• _REQUIREMENT_
Go through the data below and return each line containing the word "these".

• _INFORMATION GIVEN_
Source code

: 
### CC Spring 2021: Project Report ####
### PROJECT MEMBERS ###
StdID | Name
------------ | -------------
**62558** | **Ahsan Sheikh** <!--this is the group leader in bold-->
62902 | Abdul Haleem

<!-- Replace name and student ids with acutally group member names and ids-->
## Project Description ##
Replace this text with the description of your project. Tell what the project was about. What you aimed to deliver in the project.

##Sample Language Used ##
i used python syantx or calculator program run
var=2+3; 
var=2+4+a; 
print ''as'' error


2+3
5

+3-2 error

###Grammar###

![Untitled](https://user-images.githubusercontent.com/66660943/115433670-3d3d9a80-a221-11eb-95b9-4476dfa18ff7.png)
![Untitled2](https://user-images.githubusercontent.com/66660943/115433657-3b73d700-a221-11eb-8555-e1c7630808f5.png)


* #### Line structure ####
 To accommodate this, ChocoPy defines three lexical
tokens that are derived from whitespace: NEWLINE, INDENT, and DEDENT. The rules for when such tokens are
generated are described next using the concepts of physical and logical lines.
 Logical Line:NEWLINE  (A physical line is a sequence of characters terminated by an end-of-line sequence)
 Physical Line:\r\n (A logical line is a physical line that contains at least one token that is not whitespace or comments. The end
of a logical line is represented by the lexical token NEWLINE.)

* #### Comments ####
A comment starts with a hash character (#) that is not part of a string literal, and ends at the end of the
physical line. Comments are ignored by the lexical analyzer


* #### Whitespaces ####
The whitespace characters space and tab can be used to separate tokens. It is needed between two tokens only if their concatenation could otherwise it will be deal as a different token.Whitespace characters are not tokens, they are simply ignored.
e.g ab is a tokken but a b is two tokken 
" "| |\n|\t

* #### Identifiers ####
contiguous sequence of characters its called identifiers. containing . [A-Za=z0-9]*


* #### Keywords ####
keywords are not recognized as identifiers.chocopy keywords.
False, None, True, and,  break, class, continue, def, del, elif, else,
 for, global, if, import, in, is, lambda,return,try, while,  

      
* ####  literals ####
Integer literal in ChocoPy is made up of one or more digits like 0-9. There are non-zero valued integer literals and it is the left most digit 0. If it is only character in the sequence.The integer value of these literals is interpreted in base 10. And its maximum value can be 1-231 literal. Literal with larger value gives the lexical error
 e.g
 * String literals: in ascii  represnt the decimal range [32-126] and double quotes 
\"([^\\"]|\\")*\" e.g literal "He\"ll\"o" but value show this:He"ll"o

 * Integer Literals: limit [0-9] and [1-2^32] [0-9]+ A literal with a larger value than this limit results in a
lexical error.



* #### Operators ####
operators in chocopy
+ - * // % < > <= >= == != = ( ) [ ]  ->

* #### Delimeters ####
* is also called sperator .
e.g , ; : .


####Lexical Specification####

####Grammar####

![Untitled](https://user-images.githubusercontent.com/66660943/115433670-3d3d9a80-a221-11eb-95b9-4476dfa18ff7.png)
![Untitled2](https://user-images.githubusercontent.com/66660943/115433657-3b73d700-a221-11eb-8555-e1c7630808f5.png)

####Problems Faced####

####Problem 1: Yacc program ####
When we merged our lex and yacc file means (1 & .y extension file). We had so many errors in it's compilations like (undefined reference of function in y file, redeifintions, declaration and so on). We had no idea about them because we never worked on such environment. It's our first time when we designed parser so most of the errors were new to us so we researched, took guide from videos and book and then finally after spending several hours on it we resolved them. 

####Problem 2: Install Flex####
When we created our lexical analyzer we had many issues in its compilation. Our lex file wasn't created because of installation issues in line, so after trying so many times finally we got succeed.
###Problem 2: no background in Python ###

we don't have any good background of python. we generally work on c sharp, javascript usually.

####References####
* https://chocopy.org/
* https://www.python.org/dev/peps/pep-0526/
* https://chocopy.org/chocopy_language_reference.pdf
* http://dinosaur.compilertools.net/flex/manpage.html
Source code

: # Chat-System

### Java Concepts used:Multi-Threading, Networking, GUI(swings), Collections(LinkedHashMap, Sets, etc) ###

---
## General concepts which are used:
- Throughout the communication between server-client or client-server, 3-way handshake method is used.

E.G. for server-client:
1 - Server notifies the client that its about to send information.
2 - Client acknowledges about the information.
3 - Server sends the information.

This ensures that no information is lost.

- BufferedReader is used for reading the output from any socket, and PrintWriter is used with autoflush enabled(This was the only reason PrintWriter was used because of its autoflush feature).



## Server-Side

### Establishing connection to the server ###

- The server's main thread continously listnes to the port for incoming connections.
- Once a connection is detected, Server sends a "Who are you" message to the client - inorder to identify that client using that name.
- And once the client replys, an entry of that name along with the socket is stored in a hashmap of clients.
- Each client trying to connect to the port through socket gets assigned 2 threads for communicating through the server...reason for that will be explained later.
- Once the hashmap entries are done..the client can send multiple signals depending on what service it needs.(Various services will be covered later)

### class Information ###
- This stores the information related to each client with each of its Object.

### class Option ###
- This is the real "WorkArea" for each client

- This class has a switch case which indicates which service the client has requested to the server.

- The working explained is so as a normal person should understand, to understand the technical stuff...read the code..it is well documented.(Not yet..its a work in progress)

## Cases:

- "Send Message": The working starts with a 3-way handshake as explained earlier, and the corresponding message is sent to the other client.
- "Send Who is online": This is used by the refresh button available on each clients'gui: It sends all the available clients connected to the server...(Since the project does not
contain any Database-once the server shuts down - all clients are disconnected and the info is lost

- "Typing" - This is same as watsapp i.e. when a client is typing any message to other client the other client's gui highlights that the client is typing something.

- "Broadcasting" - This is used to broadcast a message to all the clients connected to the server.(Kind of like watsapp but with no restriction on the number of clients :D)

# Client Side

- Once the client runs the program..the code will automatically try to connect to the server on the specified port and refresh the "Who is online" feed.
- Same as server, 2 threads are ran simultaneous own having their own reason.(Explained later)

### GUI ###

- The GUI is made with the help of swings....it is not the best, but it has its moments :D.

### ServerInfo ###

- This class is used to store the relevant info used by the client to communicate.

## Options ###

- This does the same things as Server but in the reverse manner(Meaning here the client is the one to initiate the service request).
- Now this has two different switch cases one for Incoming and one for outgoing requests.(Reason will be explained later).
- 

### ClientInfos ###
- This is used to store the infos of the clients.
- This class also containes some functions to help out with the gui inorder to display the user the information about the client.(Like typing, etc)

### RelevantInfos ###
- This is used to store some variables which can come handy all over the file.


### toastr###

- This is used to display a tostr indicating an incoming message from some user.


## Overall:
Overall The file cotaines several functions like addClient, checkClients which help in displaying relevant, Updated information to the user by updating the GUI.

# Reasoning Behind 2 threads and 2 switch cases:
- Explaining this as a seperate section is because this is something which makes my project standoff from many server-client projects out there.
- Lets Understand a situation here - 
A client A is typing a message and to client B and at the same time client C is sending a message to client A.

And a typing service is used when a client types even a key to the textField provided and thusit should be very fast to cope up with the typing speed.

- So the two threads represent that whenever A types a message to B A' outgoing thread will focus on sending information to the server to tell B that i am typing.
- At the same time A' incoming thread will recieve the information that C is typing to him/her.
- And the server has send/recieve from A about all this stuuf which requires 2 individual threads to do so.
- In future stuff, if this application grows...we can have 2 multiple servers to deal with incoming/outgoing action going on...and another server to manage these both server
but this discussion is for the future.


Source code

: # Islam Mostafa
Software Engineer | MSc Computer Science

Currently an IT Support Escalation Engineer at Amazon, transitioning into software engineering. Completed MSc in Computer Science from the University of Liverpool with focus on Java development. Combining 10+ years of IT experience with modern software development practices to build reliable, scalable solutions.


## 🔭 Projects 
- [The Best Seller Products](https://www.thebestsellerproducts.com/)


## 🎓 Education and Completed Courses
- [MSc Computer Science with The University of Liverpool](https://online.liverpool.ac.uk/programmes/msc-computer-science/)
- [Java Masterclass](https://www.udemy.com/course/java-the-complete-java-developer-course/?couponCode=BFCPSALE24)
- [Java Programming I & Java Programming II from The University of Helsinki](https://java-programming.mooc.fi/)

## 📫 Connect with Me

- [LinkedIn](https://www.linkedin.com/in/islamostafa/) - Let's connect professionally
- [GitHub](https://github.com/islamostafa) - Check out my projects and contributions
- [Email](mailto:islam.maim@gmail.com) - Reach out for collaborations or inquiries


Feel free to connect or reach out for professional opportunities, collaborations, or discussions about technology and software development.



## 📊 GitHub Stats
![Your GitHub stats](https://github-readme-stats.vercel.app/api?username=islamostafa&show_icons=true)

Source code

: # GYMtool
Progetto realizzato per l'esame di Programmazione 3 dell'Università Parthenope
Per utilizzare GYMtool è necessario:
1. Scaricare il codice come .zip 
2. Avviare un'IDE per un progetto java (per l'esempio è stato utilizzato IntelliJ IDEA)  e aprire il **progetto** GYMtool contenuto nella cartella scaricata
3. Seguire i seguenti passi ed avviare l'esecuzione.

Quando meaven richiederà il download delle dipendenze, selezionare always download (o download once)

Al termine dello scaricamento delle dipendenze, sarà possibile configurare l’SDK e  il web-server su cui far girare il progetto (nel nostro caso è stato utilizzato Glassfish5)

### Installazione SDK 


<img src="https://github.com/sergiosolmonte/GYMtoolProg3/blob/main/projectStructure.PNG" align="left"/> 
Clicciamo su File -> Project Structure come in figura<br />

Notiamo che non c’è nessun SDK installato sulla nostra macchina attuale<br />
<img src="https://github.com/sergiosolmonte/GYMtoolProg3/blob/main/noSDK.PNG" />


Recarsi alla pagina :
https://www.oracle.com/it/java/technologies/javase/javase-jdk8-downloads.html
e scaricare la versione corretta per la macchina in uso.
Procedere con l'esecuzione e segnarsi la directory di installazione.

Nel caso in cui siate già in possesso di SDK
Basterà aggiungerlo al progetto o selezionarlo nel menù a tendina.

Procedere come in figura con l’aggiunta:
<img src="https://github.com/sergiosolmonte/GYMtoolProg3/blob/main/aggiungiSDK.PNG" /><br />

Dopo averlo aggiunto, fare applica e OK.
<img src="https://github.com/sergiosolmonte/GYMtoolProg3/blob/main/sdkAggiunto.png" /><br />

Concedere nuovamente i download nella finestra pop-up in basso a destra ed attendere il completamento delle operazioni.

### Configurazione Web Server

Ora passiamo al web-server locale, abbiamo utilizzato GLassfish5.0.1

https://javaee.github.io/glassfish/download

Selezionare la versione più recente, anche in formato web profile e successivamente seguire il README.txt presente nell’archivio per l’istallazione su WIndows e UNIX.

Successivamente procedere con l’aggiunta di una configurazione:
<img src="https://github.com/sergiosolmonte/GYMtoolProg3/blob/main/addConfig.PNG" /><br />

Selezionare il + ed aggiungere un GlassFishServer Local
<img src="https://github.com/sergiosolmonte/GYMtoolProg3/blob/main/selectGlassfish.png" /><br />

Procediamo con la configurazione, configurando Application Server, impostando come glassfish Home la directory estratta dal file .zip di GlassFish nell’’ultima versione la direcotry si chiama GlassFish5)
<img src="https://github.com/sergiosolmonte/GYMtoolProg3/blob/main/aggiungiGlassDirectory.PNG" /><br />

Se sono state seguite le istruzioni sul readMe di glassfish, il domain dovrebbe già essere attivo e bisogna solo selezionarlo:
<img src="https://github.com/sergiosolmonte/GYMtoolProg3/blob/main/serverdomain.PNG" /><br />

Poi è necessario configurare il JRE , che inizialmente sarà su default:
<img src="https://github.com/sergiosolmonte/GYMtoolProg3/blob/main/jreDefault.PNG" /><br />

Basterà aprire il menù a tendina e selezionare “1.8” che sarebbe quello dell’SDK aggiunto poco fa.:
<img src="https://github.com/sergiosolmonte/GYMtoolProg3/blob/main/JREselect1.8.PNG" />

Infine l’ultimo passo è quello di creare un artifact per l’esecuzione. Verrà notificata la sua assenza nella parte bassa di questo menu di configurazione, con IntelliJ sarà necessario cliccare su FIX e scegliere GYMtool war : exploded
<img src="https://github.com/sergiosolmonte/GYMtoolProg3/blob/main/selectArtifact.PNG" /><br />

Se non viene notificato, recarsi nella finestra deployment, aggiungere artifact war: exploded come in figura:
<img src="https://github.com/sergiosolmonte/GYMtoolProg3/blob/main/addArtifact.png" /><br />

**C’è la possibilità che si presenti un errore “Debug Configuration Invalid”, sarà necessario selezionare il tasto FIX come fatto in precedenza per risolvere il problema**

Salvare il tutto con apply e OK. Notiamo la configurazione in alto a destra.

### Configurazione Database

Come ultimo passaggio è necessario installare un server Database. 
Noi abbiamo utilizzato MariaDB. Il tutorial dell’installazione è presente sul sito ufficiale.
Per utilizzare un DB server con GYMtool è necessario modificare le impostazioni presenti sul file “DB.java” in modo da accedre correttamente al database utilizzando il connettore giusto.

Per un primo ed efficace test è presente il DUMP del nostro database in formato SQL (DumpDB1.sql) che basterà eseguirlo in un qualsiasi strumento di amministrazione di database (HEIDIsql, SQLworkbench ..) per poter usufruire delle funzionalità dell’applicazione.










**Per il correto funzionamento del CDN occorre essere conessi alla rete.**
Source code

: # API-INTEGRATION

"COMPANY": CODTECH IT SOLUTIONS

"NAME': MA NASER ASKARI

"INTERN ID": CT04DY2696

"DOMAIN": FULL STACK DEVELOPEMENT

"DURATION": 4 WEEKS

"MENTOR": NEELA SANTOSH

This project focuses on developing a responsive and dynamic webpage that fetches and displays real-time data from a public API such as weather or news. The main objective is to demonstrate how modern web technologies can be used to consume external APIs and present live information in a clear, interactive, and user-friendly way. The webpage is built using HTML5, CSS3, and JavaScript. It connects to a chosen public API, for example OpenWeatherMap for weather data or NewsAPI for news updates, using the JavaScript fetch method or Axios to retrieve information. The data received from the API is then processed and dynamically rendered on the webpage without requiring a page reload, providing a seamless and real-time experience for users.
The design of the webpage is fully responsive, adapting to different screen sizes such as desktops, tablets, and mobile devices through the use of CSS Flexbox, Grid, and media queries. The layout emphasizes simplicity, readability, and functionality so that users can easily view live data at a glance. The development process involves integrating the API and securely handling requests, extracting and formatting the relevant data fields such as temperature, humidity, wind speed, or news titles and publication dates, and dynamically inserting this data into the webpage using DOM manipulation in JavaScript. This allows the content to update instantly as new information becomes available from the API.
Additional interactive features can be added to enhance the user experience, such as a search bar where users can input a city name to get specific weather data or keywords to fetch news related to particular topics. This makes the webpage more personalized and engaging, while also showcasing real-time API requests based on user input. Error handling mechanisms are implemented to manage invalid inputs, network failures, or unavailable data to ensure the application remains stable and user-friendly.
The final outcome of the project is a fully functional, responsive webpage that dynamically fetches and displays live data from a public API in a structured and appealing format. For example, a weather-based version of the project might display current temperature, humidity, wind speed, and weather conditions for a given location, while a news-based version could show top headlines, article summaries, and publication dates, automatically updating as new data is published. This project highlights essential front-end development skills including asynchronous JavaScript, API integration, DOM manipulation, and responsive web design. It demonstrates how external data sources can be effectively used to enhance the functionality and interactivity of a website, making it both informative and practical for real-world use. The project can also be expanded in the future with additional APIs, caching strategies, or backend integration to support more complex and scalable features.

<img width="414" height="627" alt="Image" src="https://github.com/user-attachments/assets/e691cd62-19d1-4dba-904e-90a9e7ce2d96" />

• _FINISHED EXERCISE_
Integer literal in ChocoPy is made up of one or more digits like 0-9. There are non-zero valued integer literals and it is the left most digit 0. If it is only character in the sequence.The integer value of these literals is interpreted in base 10. And its maximum value can be 1-231 literal. Literal with larger value gives the lexical error
- In future stuff, if this application grows...we can have 2 multiple servers to deal with incoming/outgoing action going on...and another server to manage these both server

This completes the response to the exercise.